Tag Archives: Jon Stewart

Words Matter

A huge snowstorm struck New England this past week, dumping 18″ of snow on the already 2 feet we already had on the ground. My brother, Dave, was visiting from California and arrived Tuesday evening, just before the flurries started to fly. He had come for a couple of days to visit with my parents who live about 3 miles from us. Of course, he got snowed in with us, so their visit was delayed by a day. The night he arrived, the two of us did stop at my parents, where he picked up their car, knowing mine would not be good in the snow and drove back to our house.
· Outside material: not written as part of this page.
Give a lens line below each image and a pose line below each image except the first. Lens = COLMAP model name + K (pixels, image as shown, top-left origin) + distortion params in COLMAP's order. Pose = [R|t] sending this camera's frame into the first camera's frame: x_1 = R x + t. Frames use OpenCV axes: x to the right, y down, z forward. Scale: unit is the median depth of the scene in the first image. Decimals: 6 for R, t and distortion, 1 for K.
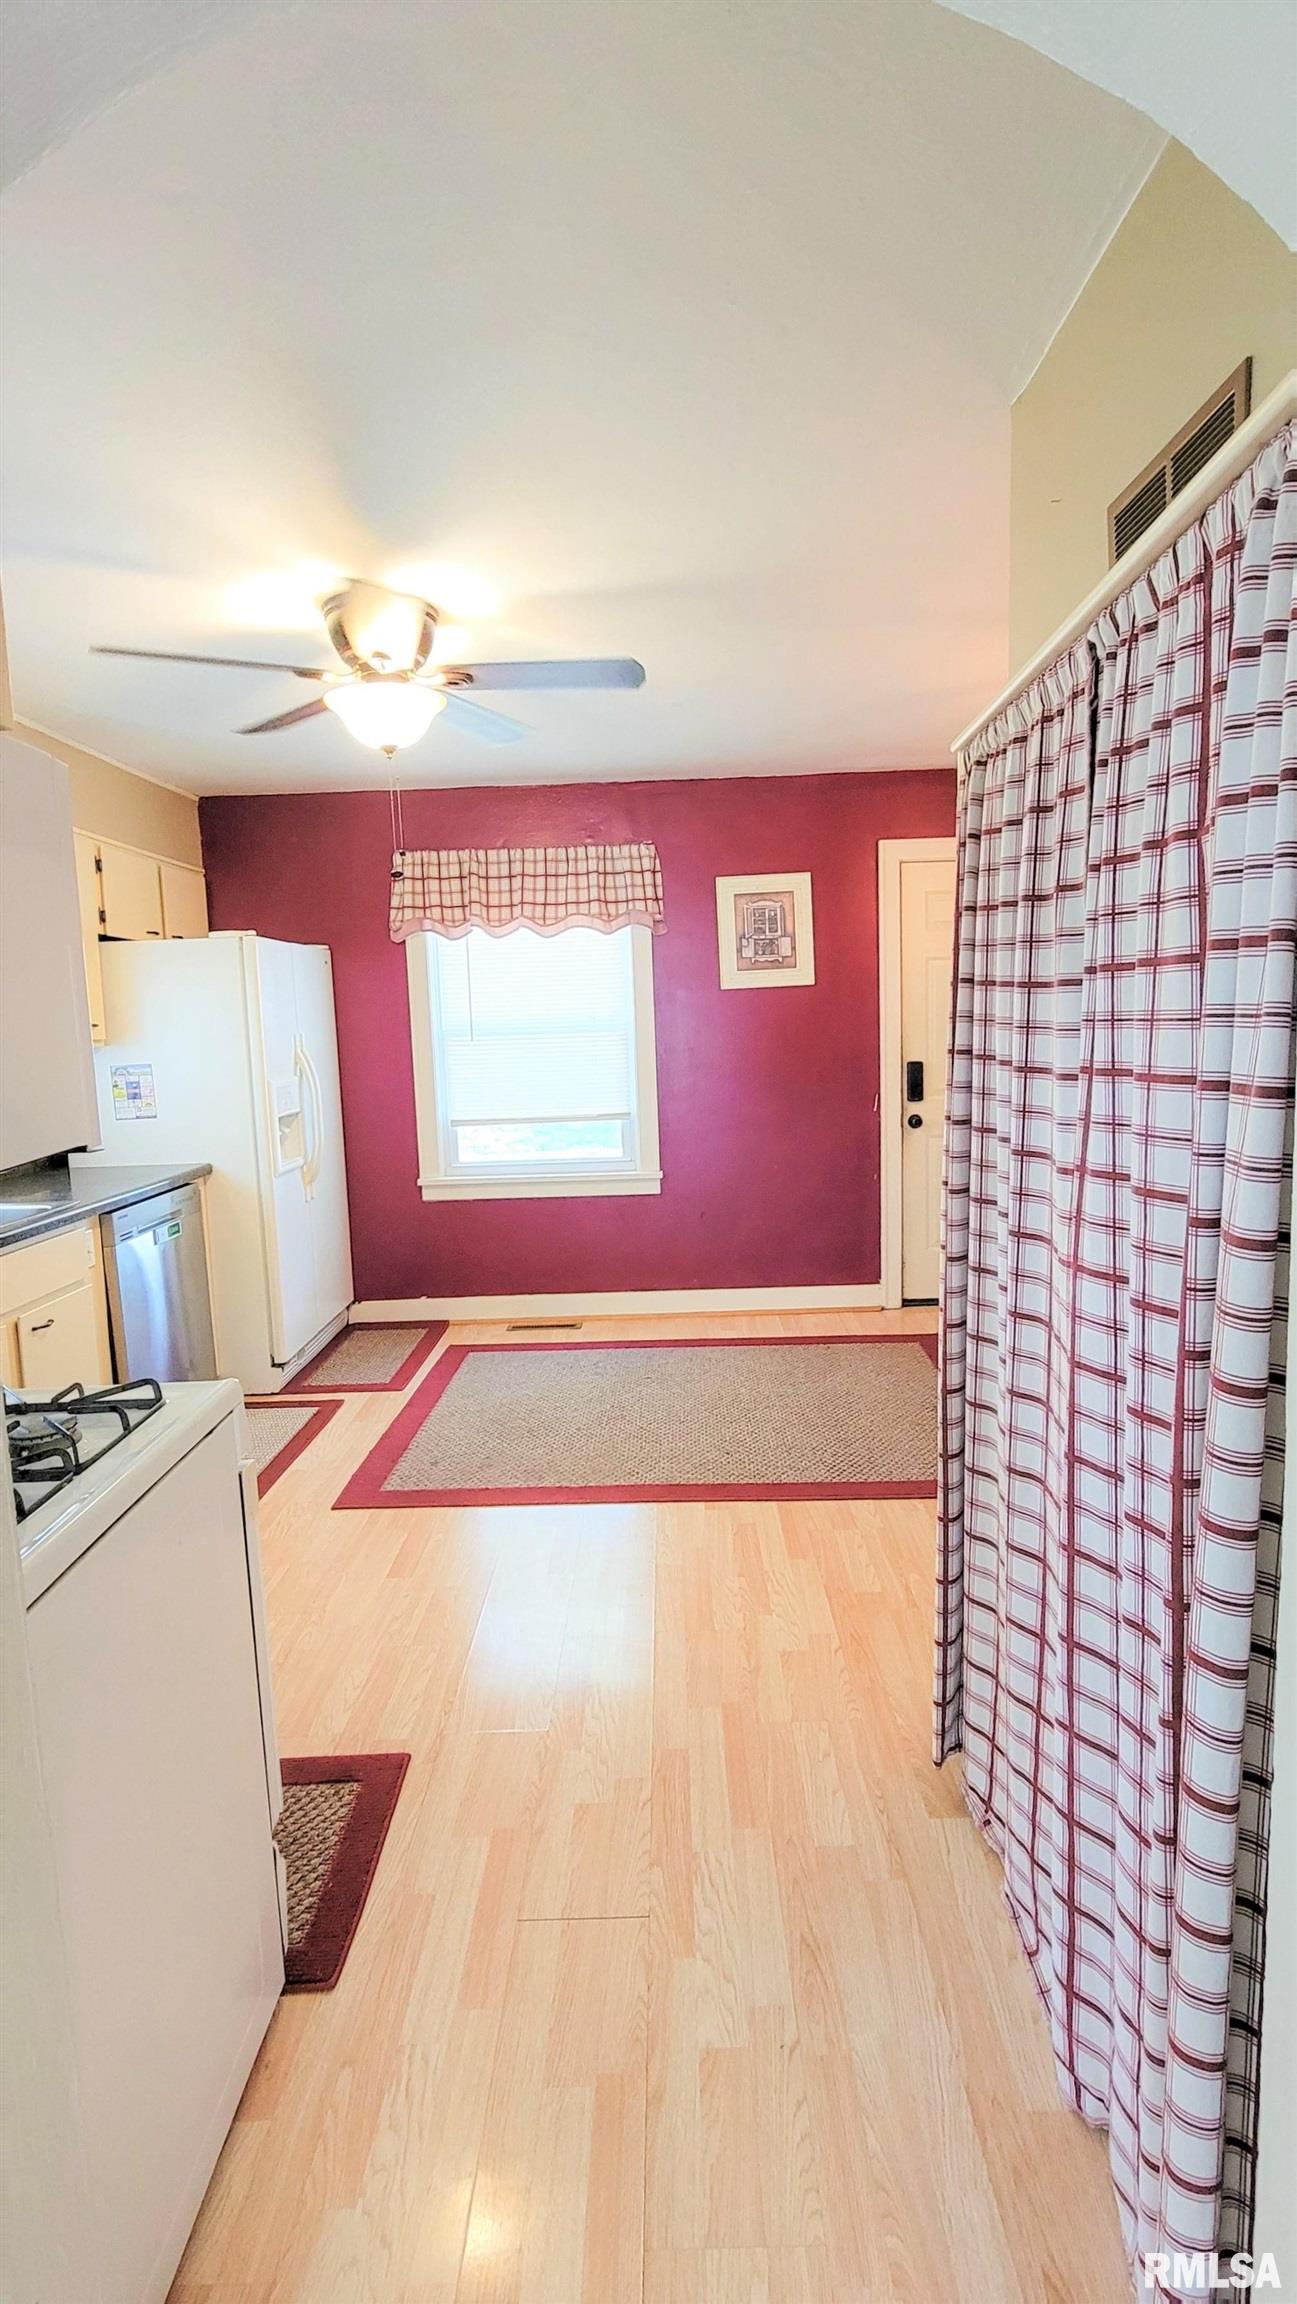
lens RADIAL K [[947.5, 0, 648.5], [0, 947.5, 1152.0], [0, 0, 1]] dist [0.000588, -0.000022]
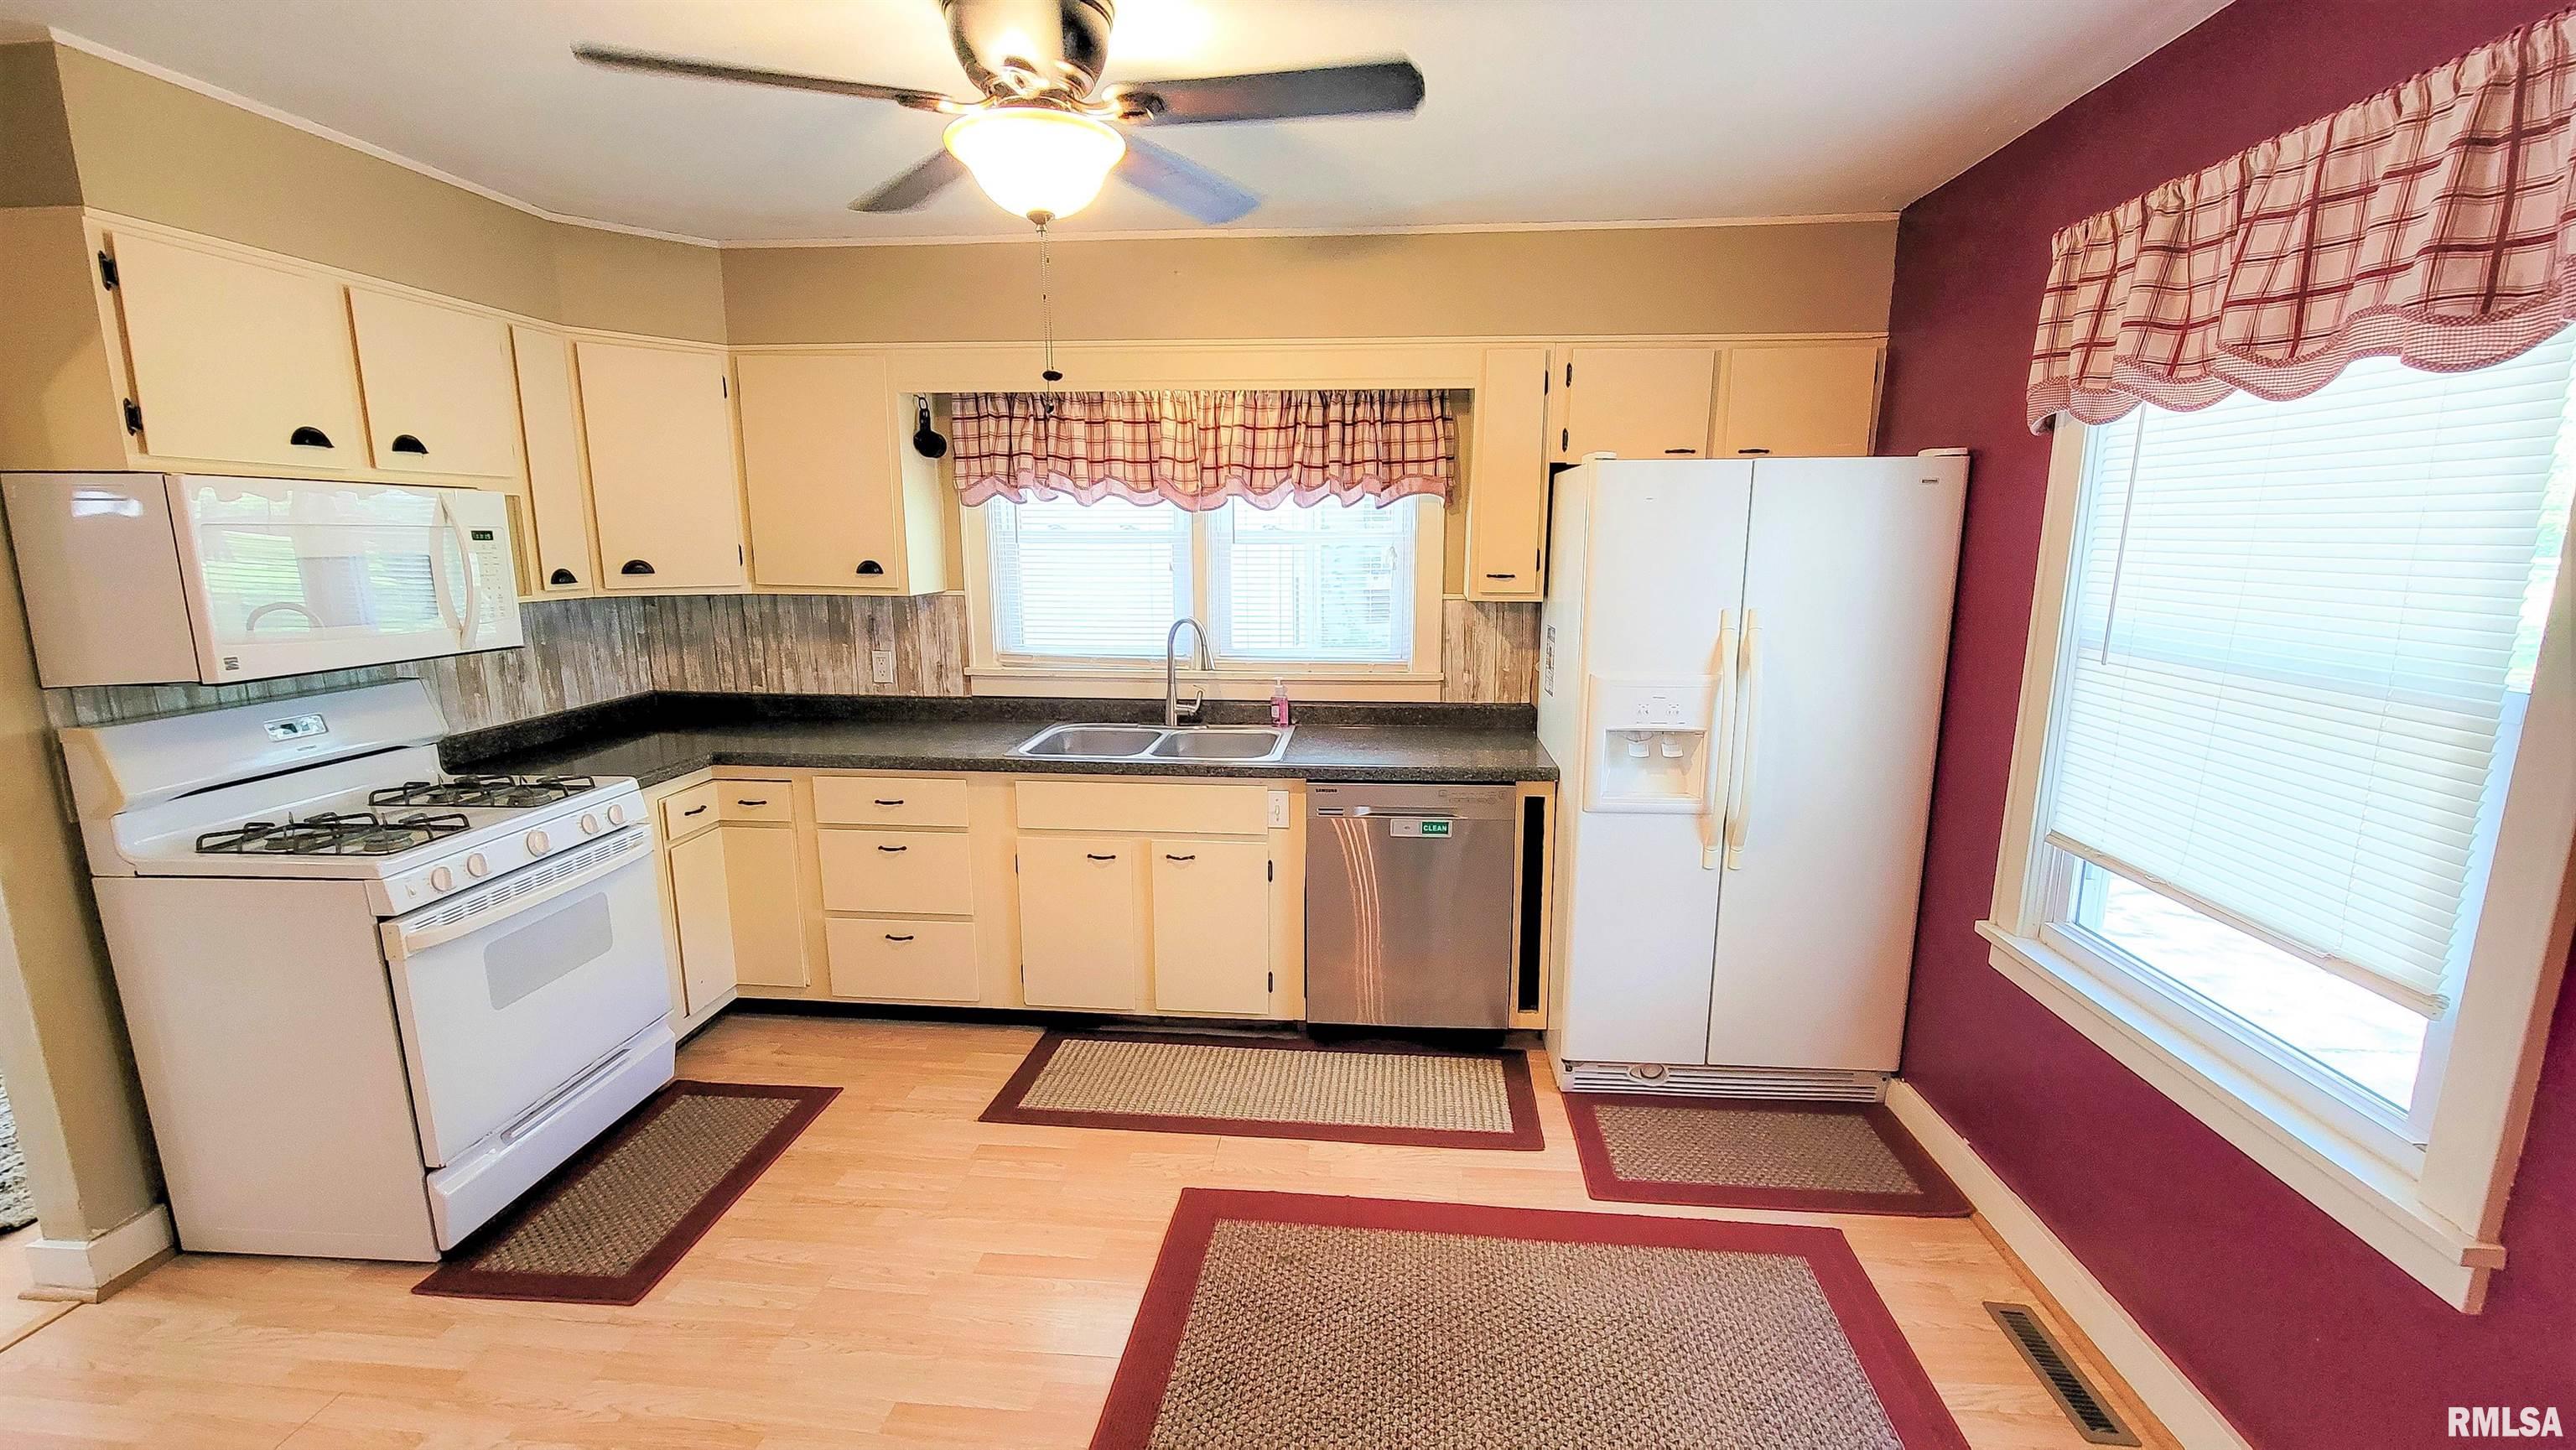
lens RADIAL K [[1059.4, 0, 1310.1], [0, 1059.4, 731.4], [0, 0, 1]] dist [0.000588, -0.000022]
pose [[-0.034935, 0.222273, -0.974358, 0.305155], [-0.134721, 0.965007, 0.224970, -0.150122], [0.990268, 0.139126, -0.003767, 0.681733]]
We finally got plowed out on Wednesday night, so the plan was to pick them up on Thursday morning to go out to breakfast. However, along the way Dave got delayed en route. As he left our house in my dad’s 1990 Buick, he came upon a car that had spun out, struck an underpass and with steam pouring from the engine lay in the middle of the road. A woman was standing stunned next to the car – in the middle of the road. Dave pulled over and encouraged her to step off the road. She was shaken, but okay, and had called the police. Dave said he’d wait with her until the police came. He called my dad telling him he was going to be late . . . “There was a car accident. I’m waiting for the police to come. I’ll be there as soon as I can.”

Simple words. For those on the scene, it would make perfect sense. But for my 86-year-old father, whose son from Berkeley, California was driving his car on snowy streets, those words meant something very different. Dave was in a car accident. Was he okay?  His car was totaled. He couldn’t afford repairs. Now what? He sat for an hour in a panic, not knowing what to do or what to think except imagine the unimaginable.

Of course, that was not the story. And Dave showed up with the Buick about an hour later without a scratch to find a very upset and shaken man. How words are used to convey a story matter. It’s important that the speaker is clear to the listener. And with an older person, talking slow, allowing for questions, and full explanations with as many details as needed are important.

In our national news this week we also heard about how words matter. Terms such as ‘civility’, ‘discourse’, ‘tone’, and ‘rhetoric’ have been all over the internet, talk shows, and radio following the horrific shoots in Tucson, Arizona. Conversations, whether it be a simple phone call about a car accident or discussing our views on health care or immigration, need to be spoken with the listener in mind. And when opinions differ, we need to respect the thoughts of the other person. We CAN agree to disagree.

Teaching Tolerance, an arm of the Southern Poverty Law Center, posted connections to their lesson plans for helping teach children and youth how to respect and listen to one another.

Even Jon Stewart, one who often seems to bait conversations and poke fun at others, used his platform and audience to tone things down. President Obama said as much in his speech at the Arizona memorial service, offering us some avenues to follow.

Share his speech with your youth, in print and on video. Talk with them about the crucial role that free and reasoned speech plays in self-government, and in helping us to bridge the barriers between us.  From Teaching Tolerance, here’s one idea about how to proceed. Take this excerpt from the speech:

“But at a time when our discourse has become so sharply polarized—at a time when we are far too eager to lay the blame for all that ails the world at the feet of those who happen to think differently than we do—it’s important for us to pause for a moment and make sure that we’re talking with each other in a way that heals, not in a way that wounds.”

Words can heal or wound, Obama said. Words can shed light or generate heat. (Remember the car accident and my dad?) We can think of other comparisons—do we speak to convince others or to understand them? Do we want speeches that inspire hope or fear? When we are speaking to others, what are our words REALLY saying?

Ask your students to work together to come up with different pairs of contrasting outcomes. They can use any of these prompts.

  • Words can . . . or . . .
  • We speak to others to . . . or . . .
  • We can hear . . . or . . .

In what other ways could you use this speech in your congregation or Christian education program? And can you plan to encourage a conversation about civil discourse?